The levels of violence youth gangs are willing to resort to, vary. Take for instance, the gang which rules one of Defence Society’s commercial areas. “The gang leader belongs to rural Punjab and comes from a clan of fighters,” says Ali. “His boys take on fights with everyone — and it doesn’t matter if they’re old men or women. While some of them fight as a show of strength, and others to help their friends out of a situation, some do it just for fun. In the process, sometimes kids get stabbed. Some have their heads bashed in.” And most of the time the perpetrators get away with it.
Ali relates a chilling story. “Recently a judge and his son were beaten up by gang members. The judge filed an FIR against them. The gang members in turn fired upon their own car in Boat Basin and threw the pistol into the judge’s car. They then filed an FIR against the judge, forcing him to withdraw his FIR.” He also recounts the story of the recent kidnapping by a gang of a young man who was lured to the spot he was picked up at by a girl he met on the internet who had made an assignation with him.
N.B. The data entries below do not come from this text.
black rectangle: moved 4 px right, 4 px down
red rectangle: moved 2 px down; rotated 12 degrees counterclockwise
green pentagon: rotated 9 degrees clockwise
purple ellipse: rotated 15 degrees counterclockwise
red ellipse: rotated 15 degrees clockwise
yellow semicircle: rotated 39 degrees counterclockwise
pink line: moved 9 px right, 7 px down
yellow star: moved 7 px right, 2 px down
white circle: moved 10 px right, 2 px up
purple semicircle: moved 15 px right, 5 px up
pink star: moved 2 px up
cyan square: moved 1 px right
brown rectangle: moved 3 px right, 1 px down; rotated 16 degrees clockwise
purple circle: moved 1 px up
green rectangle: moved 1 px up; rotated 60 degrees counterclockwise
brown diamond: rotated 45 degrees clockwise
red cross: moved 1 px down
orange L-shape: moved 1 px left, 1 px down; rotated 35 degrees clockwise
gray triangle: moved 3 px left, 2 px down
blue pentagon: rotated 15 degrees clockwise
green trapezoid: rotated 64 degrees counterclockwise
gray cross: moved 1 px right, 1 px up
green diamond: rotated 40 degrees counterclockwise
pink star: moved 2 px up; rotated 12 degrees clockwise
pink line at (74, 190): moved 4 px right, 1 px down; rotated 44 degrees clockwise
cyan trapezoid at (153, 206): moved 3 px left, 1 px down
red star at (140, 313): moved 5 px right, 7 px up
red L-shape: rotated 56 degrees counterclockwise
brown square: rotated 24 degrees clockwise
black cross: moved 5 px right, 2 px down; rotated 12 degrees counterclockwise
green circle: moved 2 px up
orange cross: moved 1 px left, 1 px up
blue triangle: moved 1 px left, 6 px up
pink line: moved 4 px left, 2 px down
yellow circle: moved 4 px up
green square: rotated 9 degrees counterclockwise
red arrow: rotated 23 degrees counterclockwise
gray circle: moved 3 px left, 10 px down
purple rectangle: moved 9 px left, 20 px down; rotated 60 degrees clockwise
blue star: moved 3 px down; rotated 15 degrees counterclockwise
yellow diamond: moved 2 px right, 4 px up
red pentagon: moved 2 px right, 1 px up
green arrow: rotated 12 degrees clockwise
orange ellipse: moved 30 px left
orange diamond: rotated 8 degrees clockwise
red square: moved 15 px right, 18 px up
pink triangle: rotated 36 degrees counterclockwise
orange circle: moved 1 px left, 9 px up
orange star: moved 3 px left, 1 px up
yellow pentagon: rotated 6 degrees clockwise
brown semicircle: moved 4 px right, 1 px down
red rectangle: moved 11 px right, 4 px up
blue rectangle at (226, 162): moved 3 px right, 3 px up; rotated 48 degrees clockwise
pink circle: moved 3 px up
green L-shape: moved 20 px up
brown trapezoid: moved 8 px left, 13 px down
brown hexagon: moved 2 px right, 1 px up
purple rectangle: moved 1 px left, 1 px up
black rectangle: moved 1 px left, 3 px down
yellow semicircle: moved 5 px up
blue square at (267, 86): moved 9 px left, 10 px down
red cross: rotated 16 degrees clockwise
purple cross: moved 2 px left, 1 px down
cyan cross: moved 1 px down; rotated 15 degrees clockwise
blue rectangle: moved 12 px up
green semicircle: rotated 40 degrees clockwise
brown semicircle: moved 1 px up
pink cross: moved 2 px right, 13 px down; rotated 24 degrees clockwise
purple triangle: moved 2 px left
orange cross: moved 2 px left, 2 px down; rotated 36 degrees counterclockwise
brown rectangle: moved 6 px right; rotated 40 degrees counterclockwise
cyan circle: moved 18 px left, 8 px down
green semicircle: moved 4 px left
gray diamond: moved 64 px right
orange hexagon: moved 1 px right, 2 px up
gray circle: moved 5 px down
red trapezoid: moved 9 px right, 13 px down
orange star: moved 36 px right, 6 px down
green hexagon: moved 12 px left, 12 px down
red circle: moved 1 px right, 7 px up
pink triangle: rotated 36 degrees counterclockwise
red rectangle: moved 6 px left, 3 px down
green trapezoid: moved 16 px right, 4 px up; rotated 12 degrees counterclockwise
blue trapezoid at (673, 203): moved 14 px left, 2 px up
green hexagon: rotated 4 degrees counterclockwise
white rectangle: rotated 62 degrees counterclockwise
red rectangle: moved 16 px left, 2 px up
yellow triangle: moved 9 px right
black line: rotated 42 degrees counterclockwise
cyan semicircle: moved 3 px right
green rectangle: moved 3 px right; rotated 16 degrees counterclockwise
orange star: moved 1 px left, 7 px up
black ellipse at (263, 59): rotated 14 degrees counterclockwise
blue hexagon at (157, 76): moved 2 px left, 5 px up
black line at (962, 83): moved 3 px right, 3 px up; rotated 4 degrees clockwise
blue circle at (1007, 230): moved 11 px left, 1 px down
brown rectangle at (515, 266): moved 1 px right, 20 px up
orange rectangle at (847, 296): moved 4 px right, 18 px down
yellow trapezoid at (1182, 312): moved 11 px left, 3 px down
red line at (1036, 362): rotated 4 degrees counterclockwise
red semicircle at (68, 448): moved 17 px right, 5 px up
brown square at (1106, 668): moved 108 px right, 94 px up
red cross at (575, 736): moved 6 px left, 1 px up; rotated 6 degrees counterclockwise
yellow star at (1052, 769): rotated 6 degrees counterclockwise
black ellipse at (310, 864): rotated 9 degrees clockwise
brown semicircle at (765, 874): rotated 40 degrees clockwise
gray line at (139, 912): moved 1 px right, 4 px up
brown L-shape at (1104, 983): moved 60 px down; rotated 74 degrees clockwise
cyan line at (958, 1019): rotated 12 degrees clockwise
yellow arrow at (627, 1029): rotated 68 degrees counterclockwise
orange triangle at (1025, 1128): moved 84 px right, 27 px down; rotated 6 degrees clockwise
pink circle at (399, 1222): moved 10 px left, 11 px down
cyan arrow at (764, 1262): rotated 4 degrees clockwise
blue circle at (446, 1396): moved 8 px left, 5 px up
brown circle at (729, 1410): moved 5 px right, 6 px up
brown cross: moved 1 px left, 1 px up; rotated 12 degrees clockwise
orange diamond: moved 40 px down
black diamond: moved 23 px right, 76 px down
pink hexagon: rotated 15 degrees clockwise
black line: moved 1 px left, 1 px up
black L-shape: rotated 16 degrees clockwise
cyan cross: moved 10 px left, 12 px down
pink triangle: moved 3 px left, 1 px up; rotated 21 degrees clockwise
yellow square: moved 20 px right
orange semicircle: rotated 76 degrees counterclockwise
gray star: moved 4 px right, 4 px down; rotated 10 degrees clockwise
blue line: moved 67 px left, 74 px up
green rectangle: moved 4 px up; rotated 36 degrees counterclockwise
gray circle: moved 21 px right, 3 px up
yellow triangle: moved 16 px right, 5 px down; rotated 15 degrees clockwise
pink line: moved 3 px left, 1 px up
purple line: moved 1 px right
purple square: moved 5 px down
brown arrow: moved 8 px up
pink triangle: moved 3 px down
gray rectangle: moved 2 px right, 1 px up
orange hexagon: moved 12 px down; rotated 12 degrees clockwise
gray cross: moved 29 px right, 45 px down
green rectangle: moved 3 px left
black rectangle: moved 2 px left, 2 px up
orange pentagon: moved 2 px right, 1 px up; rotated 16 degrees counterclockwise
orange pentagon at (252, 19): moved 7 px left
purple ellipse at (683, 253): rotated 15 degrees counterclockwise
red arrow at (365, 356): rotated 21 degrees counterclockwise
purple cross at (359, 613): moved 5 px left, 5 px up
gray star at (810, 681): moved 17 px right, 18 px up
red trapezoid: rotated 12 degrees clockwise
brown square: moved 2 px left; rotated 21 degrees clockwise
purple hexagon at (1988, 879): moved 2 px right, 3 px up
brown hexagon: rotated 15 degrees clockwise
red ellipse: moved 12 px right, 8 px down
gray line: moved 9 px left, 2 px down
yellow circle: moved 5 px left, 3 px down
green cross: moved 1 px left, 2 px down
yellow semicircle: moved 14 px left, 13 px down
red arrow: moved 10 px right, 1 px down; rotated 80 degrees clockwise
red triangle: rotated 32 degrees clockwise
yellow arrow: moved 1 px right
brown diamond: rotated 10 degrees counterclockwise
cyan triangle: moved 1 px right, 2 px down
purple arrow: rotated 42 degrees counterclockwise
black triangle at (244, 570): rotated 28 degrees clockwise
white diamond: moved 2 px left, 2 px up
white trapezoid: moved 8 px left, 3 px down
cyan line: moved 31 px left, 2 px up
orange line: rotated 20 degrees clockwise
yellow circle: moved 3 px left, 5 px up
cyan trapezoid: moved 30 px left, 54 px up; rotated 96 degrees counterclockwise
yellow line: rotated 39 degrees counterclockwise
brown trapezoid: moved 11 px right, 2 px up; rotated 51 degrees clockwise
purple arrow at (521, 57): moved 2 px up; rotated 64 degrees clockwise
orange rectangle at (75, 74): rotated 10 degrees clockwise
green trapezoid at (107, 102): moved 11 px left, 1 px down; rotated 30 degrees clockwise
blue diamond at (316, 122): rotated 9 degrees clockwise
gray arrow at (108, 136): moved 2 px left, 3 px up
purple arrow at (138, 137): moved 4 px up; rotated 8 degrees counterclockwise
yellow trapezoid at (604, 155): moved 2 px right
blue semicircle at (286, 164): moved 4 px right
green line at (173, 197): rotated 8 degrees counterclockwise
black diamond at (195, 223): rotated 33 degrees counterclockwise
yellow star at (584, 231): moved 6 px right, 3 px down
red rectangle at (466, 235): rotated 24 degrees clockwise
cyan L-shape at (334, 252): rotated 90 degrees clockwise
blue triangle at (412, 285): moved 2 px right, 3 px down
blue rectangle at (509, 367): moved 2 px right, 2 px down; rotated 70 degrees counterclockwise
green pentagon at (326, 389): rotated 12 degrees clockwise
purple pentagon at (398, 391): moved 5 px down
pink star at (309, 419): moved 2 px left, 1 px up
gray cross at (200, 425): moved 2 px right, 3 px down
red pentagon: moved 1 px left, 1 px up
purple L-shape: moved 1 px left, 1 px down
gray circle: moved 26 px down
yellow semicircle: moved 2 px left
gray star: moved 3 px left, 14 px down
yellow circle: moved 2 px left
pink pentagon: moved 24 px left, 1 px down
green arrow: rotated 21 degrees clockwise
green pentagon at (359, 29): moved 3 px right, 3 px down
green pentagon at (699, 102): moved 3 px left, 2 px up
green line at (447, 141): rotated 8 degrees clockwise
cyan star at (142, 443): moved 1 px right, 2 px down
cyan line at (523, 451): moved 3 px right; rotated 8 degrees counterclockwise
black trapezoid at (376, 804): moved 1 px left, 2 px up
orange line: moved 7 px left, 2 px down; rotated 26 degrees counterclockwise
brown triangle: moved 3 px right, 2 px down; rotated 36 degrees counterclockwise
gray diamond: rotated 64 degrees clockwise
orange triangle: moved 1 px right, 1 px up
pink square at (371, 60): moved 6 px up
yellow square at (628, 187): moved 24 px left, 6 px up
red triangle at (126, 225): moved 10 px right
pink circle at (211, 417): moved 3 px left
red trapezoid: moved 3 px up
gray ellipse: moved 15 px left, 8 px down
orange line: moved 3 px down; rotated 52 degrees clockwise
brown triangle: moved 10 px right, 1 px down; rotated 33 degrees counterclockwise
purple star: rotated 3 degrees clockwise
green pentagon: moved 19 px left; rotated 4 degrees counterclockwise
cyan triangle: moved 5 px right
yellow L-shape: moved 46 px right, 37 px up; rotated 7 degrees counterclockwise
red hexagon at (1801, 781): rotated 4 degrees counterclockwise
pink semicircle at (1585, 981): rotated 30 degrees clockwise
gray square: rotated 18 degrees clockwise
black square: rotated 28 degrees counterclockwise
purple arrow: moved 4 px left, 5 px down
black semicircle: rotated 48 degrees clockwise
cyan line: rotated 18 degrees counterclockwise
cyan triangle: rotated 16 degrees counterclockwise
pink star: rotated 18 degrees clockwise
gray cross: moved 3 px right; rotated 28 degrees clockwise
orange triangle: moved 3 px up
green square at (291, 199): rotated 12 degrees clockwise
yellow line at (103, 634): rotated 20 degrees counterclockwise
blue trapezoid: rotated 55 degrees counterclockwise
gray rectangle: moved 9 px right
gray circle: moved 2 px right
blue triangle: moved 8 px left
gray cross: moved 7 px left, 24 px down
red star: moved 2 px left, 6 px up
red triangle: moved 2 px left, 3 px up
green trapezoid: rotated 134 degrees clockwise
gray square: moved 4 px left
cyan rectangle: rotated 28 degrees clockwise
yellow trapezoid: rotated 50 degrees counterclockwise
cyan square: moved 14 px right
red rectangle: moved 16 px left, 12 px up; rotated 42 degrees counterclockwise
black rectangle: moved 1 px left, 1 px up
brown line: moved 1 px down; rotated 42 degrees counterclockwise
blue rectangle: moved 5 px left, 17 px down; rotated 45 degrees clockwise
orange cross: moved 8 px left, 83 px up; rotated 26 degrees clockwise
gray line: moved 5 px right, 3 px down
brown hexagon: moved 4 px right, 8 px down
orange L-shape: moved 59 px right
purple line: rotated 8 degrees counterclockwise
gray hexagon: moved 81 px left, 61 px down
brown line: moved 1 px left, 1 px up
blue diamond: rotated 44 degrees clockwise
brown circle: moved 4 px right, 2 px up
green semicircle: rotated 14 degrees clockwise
As it turns out, she was the gang leader’s girlfriend.
Given that connections, influence and a corrupt system result in few trouble-makers ever being brought to book, parental involvement and punishment are lacking, and peer pressure is immense, it is not difficult to understand why so many youths are going the gang way. “These are not bad kids,” says a psychologist at the Aga Khan University. “They could be your kids. They are intelligent, precocious, even articulate. A lot of them just want to vent misplaced anger.”
Ali, however, seems acutely aware of the trouble venting this anger could get one into. “If you take drugs you cannot study or work,” he says, and cites the case of two of his friends. “They were from middle class backgrounds, but they became failures because they got hooked on drugs. In the end, unable to get decent jobs, they became dope dealers.”
Today Ali is drugs-free and enrolled in a local college. Just as we start to think this is one story with a happy ending, a waiter laden with food and drink appears at our table. “Compliments of the manager,” he says. “The first time this happened to me I was embarrassed, especially since the manager couldn’t stop telling me how honoured he was to meet me,” says Ali with a sheepish grin. And judging by the respect he is afforded, it won’t be easy for Ali to leave his past behind.